Sertifikasi khatib Jumat, kata Mastuki, sebenarnya merupakan masukan dari masyarakat yang saat ini masih dikaji.

Sertifikasi yang dimaksud ialah, dia melanjutkan, standardisasi kualifikasi atau kompetensi minimal para khatib agar isi ceramah keluar dari mereka yang ahli agama Islam serta memenuhi persyaratan rukunnya.

Menurut Mastuki penentuan kriteria standardisasi itu tidak akan dilakukan oleh Kemenag. Perumusannya dilakukan oleh para ulama.

"Hanya ulamalah yang memiliki otoritas, kewenangan, memberikan standar, batasan kompetensi seperti apa yang harus dipenuhi oleh seorang khatib dalam menyampaikan khutbah Jumat. Kemenag hanya sebagai fasilitator," kata Mastuki.

Sedangkan Wakil Ketua Umum Majelis Ulama Indonesia (MUI), Zainut Tauhid Saadi menyarankan agar sertifikasi khatib sebaiknya tidak bersifat wajib tetapi sukarela.

"MUI dapat memahami gagasan Menteri Agama tersebut sepanjang program tersebut bersifat voluntary (sukarela) bukan mandatory (keharusan atau kewajiban)," kata Zainut.

Dia mengatakan sifat sukarela harus dikedepankan daripada bersifat kewajiban yang memiliki konsekuensi hukum. Sebabnya, kata dia, tugas dakwah menjadi hak dan kewajiban setiap orang sesuai perintah agama. Pelaksana sertifikasi, idealnya juga ormas Islam dan bukan pemerintah.
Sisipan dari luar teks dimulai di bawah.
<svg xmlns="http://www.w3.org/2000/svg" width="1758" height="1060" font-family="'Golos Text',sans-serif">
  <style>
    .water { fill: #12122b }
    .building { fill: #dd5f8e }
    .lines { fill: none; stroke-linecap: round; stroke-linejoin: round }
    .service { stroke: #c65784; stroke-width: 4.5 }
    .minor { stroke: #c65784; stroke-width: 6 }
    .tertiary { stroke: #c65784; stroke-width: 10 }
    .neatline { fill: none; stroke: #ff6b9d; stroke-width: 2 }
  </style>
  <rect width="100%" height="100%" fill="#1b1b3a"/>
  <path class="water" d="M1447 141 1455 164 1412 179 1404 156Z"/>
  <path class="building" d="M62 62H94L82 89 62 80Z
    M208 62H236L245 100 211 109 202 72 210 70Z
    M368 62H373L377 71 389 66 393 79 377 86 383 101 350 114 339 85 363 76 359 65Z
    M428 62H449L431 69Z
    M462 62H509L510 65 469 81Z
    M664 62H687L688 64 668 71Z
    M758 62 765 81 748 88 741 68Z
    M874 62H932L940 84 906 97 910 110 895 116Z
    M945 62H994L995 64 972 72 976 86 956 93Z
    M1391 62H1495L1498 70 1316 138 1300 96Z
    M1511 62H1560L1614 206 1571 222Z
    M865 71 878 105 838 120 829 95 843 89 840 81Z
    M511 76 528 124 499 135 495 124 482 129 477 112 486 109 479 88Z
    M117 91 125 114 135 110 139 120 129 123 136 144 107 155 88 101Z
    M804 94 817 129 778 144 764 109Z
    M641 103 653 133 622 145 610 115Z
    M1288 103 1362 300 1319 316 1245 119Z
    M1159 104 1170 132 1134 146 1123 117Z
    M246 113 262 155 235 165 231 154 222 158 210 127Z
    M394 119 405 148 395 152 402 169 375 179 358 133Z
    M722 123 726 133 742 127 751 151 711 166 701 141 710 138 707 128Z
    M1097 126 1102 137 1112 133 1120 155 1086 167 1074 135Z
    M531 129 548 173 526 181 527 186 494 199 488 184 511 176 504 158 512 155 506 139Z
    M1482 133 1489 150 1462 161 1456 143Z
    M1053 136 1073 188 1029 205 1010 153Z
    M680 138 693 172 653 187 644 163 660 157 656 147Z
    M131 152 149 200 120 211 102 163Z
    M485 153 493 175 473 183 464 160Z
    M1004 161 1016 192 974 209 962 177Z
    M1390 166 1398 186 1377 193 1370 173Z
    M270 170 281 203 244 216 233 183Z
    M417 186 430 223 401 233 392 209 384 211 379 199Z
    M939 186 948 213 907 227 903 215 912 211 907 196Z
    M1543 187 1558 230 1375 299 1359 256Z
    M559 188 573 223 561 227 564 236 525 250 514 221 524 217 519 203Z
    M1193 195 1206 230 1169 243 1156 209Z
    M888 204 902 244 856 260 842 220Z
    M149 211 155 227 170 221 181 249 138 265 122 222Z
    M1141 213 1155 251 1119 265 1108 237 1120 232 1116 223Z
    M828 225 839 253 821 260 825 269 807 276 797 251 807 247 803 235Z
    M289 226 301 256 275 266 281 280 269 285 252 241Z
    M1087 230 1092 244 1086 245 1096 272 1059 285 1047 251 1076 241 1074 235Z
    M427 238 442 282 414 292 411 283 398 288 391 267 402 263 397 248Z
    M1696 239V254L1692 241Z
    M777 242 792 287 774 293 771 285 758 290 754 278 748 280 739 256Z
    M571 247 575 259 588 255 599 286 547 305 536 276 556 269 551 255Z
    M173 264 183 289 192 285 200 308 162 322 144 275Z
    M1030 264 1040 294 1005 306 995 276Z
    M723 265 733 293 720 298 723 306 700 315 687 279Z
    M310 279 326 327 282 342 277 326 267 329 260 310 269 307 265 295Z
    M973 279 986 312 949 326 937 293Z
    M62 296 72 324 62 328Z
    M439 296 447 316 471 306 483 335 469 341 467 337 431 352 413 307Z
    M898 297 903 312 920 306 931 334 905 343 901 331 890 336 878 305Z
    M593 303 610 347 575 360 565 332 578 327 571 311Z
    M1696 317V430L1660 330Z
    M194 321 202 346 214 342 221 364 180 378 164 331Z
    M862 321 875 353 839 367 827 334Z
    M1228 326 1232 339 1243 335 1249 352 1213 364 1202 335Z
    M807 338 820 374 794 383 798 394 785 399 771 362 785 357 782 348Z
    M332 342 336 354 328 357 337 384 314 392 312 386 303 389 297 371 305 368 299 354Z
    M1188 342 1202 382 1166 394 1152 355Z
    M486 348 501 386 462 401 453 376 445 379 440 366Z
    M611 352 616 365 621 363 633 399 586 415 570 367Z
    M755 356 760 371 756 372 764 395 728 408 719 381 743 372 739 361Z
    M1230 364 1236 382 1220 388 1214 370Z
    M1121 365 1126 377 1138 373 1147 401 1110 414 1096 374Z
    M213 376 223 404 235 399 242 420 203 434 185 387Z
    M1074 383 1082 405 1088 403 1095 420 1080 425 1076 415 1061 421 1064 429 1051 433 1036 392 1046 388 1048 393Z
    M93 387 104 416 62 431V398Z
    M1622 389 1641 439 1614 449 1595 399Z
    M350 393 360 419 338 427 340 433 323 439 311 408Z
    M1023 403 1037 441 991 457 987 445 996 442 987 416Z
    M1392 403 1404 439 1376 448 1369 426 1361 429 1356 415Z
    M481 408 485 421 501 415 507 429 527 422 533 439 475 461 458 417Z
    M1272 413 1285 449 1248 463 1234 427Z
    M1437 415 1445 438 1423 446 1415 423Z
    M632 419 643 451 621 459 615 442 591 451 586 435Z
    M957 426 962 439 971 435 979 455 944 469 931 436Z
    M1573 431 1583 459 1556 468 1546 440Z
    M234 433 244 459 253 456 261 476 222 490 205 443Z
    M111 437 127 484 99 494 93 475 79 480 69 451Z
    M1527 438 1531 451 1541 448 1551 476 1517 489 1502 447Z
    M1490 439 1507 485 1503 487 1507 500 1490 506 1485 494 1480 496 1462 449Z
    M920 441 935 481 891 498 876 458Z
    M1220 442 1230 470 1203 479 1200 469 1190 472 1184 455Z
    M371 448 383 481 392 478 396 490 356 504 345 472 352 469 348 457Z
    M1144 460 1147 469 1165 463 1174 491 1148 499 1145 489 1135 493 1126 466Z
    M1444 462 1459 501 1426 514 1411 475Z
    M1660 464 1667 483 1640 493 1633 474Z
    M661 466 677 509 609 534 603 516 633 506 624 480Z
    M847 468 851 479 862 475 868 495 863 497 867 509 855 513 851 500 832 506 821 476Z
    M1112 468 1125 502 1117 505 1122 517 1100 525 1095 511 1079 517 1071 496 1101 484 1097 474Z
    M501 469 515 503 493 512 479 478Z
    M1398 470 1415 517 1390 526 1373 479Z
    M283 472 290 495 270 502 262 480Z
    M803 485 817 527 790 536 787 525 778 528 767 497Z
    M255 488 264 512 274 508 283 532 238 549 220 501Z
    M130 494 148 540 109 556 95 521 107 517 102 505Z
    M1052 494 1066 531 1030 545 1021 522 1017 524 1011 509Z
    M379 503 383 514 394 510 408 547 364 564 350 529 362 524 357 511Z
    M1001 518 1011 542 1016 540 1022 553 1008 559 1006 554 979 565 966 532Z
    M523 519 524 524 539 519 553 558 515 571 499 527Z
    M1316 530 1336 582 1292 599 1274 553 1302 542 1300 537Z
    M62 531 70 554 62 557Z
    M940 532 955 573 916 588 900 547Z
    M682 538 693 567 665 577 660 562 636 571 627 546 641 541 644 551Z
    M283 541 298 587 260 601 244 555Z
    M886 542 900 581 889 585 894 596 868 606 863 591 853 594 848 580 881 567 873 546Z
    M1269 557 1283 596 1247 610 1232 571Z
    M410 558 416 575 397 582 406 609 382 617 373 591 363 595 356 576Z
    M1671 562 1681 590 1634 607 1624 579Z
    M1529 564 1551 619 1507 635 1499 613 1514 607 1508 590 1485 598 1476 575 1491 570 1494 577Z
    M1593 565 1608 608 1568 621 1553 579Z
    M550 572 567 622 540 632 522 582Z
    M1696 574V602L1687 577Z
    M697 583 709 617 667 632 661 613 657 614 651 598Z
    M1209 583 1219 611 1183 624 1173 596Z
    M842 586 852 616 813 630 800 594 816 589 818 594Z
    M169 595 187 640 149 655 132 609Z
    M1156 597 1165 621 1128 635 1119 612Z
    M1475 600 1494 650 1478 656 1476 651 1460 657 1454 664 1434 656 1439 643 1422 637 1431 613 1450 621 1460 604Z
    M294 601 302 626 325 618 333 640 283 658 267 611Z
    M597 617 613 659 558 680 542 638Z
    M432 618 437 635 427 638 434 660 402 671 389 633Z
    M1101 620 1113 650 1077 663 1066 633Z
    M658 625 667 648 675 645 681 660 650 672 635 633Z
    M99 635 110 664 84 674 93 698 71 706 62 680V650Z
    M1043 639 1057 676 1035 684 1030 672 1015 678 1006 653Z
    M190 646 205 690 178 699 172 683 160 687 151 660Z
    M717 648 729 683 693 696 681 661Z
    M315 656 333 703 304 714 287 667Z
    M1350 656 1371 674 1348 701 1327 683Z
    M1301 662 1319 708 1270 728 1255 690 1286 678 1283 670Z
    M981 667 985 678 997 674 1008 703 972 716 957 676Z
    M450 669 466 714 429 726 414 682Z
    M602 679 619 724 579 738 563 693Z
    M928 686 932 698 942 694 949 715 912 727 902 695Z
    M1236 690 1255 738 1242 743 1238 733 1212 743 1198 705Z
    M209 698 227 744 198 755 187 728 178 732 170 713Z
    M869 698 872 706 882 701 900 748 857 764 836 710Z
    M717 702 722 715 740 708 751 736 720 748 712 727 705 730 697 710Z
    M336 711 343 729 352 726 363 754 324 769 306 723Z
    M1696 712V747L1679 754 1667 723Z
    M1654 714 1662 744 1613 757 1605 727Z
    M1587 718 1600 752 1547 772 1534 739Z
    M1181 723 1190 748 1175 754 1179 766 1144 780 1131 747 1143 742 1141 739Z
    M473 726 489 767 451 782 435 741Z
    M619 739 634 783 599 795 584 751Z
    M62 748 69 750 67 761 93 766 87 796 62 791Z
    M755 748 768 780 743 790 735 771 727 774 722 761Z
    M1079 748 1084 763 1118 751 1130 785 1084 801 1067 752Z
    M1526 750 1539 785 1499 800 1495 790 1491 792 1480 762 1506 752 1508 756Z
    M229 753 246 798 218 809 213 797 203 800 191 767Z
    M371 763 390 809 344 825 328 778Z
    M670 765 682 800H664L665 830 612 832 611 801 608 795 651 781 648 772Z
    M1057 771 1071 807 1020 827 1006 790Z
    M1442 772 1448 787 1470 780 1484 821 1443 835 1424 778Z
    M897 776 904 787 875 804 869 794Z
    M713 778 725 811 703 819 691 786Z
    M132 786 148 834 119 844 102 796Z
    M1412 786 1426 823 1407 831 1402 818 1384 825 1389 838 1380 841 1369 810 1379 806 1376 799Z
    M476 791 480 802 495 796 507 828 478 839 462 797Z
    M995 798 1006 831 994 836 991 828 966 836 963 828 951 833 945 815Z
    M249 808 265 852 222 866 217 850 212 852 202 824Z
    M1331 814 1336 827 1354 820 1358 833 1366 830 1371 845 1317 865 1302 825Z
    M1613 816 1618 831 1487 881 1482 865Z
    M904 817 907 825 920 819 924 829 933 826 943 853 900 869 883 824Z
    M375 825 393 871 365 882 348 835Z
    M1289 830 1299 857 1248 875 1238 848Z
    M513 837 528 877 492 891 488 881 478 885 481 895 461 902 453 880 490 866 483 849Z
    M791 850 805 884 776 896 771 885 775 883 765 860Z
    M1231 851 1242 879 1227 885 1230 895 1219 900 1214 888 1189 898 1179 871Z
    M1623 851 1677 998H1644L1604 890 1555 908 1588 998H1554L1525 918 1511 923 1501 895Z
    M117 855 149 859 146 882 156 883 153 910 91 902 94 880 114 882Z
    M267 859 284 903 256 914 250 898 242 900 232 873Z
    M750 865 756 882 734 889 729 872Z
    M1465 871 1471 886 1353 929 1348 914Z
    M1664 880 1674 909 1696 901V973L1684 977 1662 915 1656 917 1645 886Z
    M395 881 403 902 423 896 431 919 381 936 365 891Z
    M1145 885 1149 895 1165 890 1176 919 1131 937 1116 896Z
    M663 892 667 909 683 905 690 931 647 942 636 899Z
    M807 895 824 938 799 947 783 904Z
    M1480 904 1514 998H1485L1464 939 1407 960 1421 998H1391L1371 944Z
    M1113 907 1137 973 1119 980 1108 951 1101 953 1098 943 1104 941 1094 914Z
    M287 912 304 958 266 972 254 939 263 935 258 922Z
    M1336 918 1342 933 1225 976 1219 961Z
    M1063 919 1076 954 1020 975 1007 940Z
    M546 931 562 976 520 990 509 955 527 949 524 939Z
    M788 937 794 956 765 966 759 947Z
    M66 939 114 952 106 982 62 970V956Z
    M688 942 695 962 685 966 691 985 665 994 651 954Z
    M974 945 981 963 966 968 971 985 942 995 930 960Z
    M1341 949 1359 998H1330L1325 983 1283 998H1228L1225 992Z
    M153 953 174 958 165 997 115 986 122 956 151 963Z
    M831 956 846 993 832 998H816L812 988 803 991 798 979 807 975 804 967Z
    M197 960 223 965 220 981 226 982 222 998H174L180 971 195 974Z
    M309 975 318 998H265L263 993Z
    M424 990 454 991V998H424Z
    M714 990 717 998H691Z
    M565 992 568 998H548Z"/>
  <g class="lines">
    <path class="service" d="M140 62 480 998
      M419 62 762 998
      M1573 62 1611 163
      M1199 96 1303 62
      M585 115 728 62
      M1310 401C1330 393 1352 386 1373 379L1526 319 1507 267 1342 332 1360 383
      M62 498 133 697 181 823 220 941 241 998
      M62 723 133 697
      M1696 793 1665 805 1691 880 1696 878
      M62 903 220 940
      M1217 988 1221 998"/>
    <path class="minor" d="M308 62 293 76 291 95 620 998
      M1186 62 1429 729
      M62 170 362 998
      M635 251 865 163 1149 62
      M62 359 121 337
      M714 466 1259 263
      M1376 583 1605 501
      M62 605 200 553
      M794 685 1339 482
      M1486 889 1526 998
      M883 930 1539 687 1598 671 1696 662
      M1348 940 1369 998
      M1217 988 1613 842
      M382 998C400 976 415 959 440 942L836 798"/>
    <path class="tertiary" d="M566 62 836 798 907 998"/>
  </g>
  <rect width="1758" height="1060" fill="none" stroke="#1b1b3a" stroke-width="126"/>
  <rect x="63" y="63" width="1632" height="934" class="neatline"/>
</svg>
"Disadari atau tidak kondisi masyarakat kita tengah berubah seiring terjadinya perkembangan teknologi dan informasi. Jadi keharusan untuk meningkatkan kemampuan dai mutlak diperlukan agar benar-benar dapat menyampaikan pesan-pesan agama secara baik dan paham kondisi faktual serta kebutuhan masyarakat sesuai zaman," kata dia.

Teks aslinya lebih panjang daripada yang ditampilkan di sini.